◆ PROBLEM STATEMENT
Please state how many lines of the data contain "Table". The number by itself is enough.

◆ DATA IN THIS EXERCISE
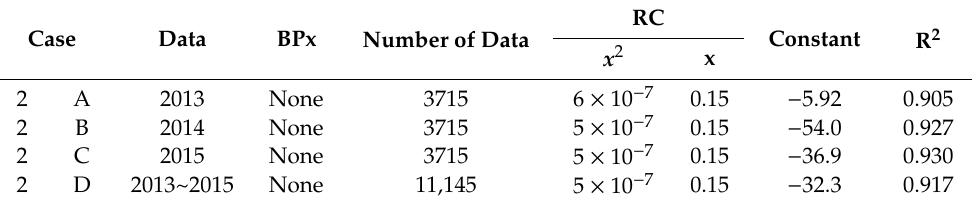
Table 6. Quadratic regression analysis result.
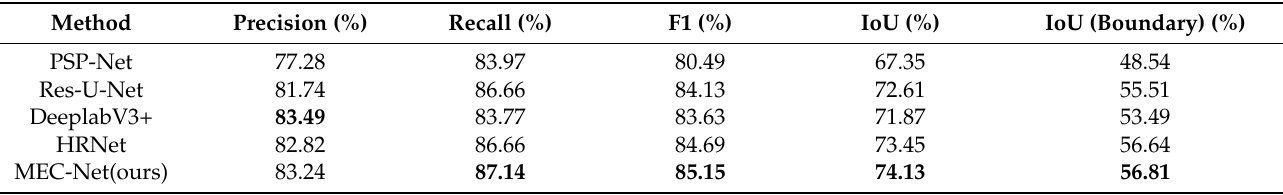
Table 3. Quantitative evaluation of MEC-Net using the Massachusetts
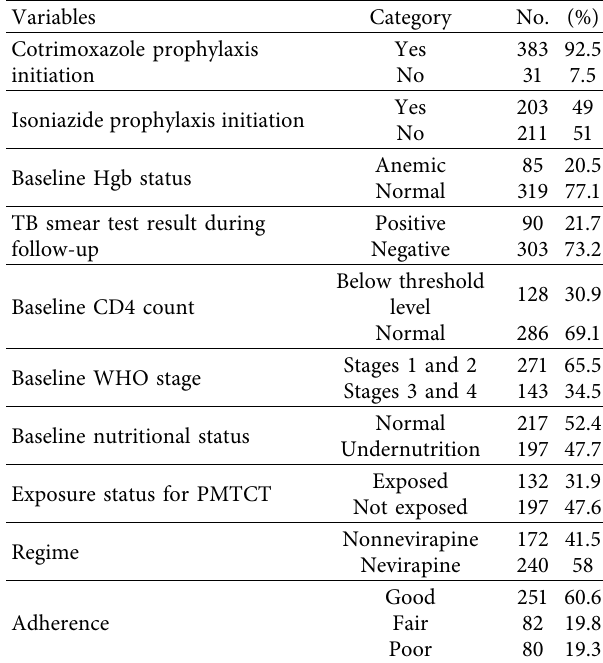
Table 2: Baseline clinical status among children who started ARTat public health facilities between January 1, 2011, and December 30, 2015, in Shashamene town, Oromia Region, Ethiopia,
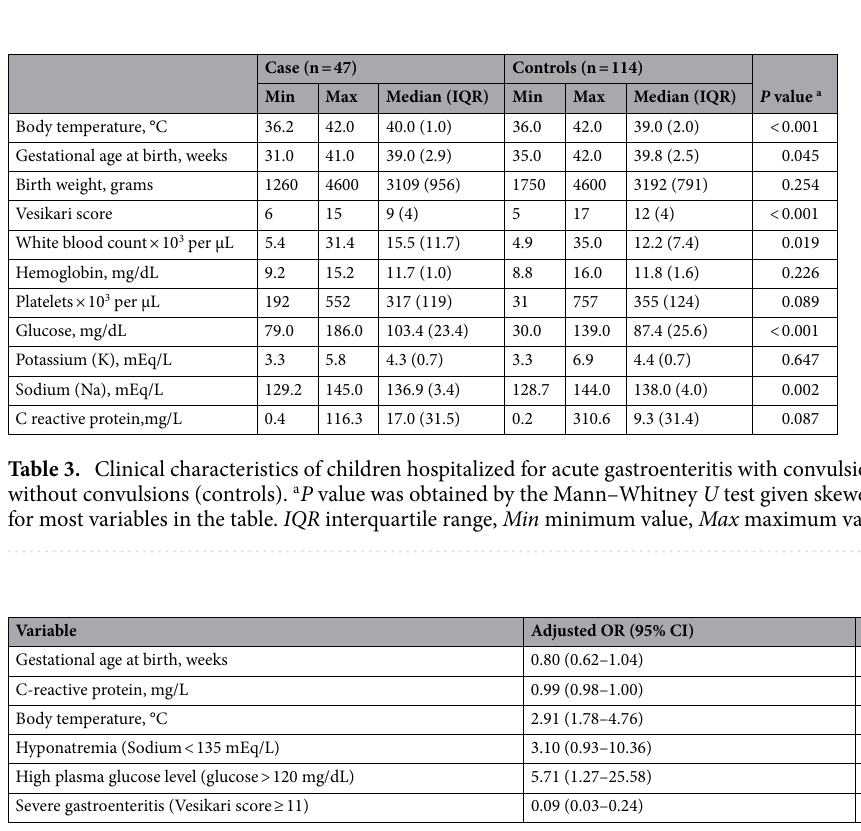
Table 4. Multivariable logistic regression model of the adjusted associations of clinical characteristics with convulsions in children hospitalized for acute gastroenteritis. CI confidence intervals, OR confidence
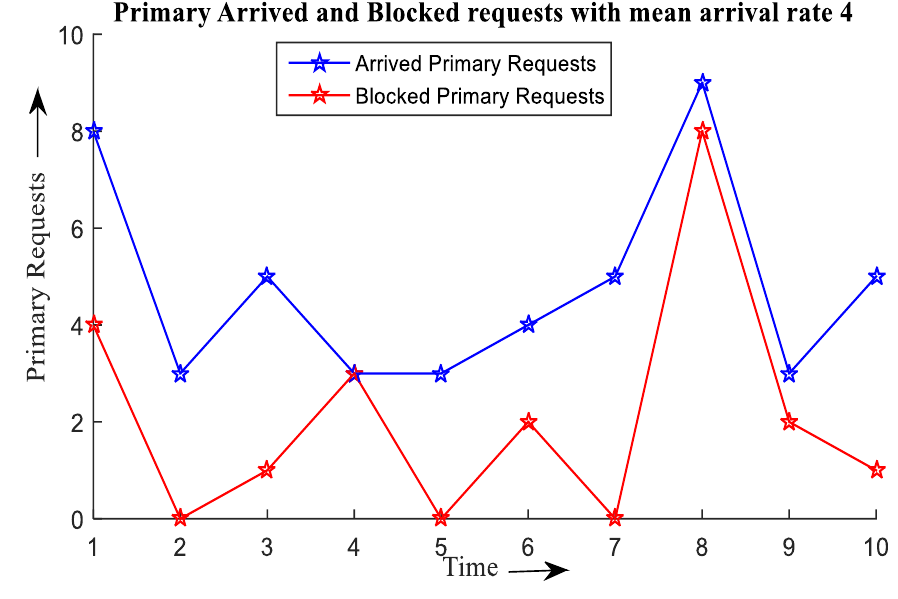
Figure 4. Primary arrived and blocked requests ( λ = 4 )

==

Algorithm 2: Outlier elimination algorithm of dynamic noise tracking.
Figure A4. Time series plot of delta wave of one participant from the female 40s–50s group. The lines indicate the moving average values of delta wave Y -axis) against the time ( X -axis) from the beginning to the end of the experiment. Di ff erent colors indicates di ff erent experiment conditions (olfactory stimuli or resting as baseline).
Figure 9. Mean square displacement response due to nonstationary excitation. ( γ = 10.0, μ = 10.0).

--

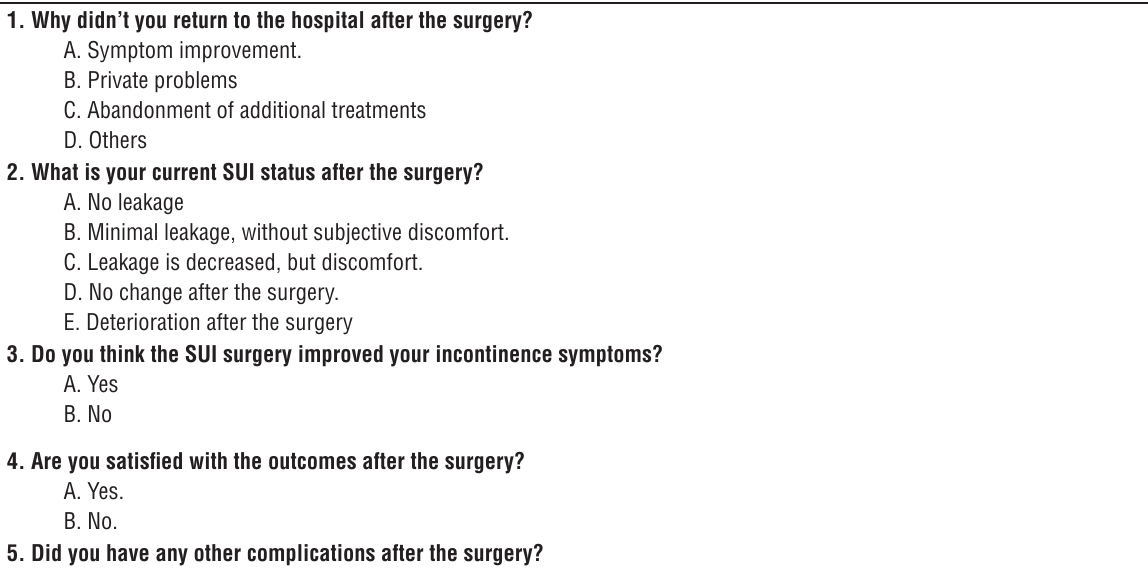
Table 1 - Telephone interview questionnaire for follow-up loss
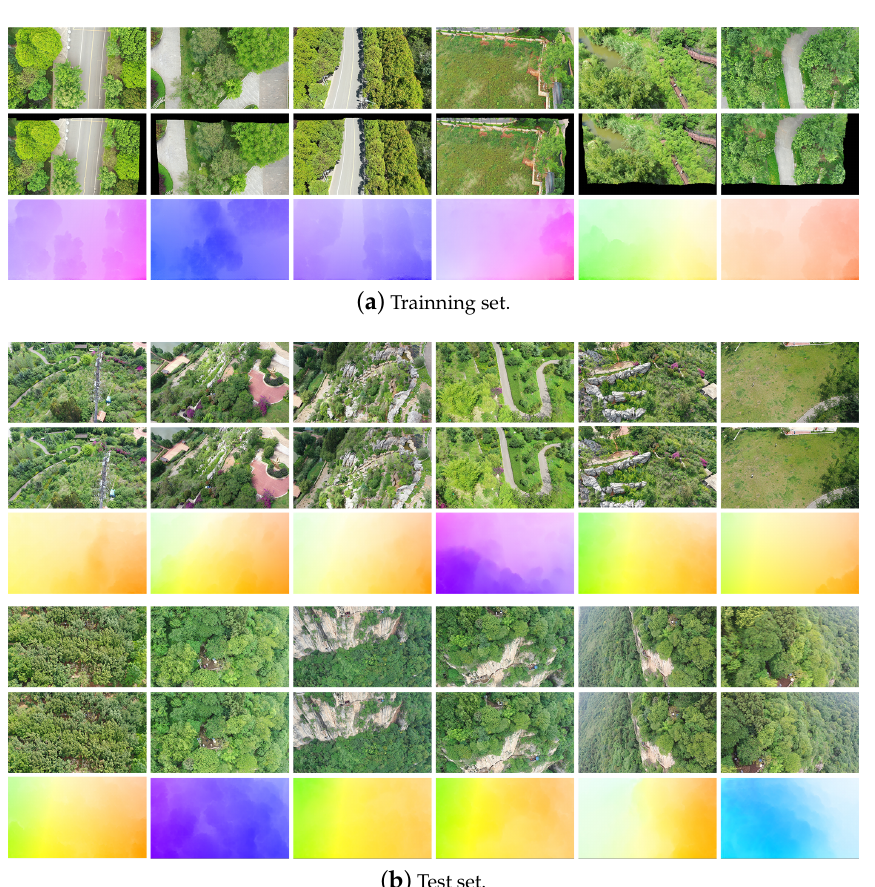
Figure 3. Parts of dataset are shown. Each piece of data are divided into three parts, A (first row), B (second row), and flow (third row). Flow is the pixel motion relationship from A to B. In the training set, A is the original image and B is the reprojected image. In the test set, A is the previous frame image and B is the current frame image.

◆ EXERCISE OUTPUT
5